We've had a few very beautiful days this week and on one of them I took the chance to drive up to a little town on the river and sit on the covered patio of one of my favorite places for several hours. My mind had been running over and over some worries -- you know the kind, normal human worries. We all have them. The details might be different, but the substance is the same.
I'd told myself I was going to work -- do some writing. Plan a workshop series I'm offering this fall. Stuff like that. But what I really needed was to rest my mind. Enjoy some peace and a few hours of Sabbath.
I had a bag -- filled with work -- sitting on the chair next to me. And there the two of us sat for several hours... just like that... enjoying the breezes, the river running by, and the quiet buzz of others' conversation in the background.
After I'd been there a few hours, the most extraordinary thing happened.

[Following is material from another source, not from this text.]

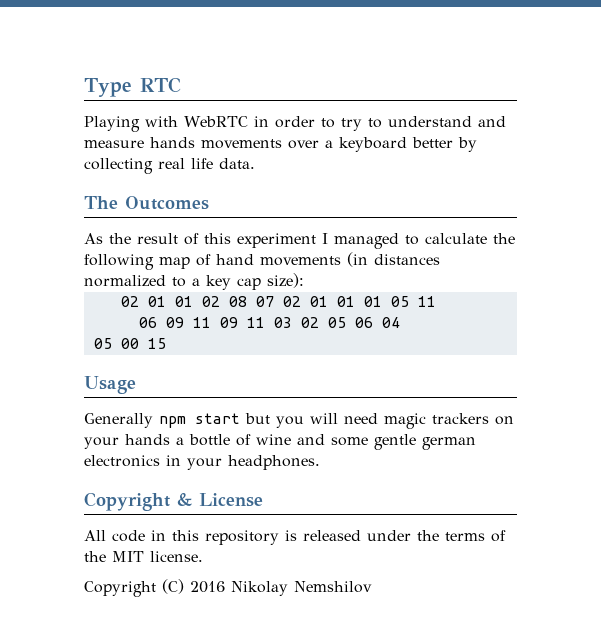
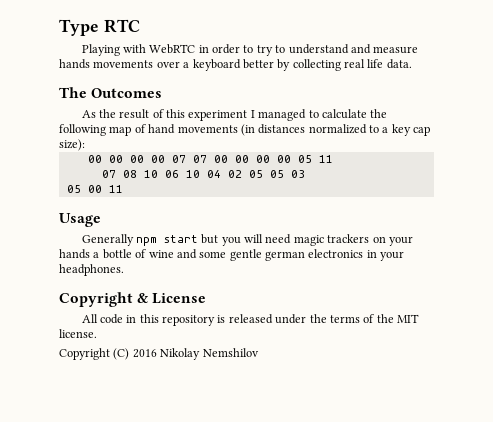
[120,296,436,307] [138,317,400,328] 02 01 01 02 08 07 02 01 01 01 05 11 // 06 09 11 09 11 03 02 05 06 04 -> [87,155,333,163] [101,170,305,178] 00 00 00 00 07 07 00 00 00 00 05 11 // 07 08 10 06 10 04 02 05 05 03
[147,338,166,349] 15 -> [108,185,123,193] 11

Actually, it was quite ordinary -- but as we all know, Life often takes what is ordinary and makes it extraordinary.
The relative calm and quiet was shattered by the insistent cries of a baby sparrow.
This baby was fledging and his parents were there, teaching him how to feed himself. How to eat beyond the nest. The parents were hopping around on the ground with the fledgling, picking up food and putting it into the baby's mouth, and all the while, the baby was crying out -- over and over, as if in a panic. This went on for quite some time. And then the parents stepped back as the baby picked something up off the ground, but as soon as he had it in his beak, it was as if he didn't know what to do with it and dropped it back on the ground.
You can imagine the angry, frustrated cries then -- they were loud and insistent and ongoing and persistent, and could not be ignored. They pulled at even the human heart.
The parents moved back in and once again picked the food up off the ground and put it in the fledgling's mouth. It seemed to me they were so patient and I was fascinated as I watched this exchange, which seemed to have a pattern of sorts -- leading, teaching, feeding, calming chirps meeting the panicked cries of the youngster.
On and on this went, until it became suddenly quiet.
I looked around and noticed that the three of them had flown off.
And I realized I was relaxed and laughing. Perhaps even laughing at myself.
It was one of Life's lovely and loving teaching moments.
When we realize that we need to be patient with ourselves, slow down, sink into the heart and get out of the head. And just breathe.
Some time later a soft breeze filled the air and I looked up and saw the fledgling sparrow sitting atop a fence over the courtyard where he'd previously been with his parents. They were down on the ground eating. He was looking up -- surveying the trees and the skies beyond. He seemed almost like a different bird -- there was a quiet confidence about him.
It was as if he was able to relax into this new phase in his life. Or at least to trust that when he needed it, help would be there.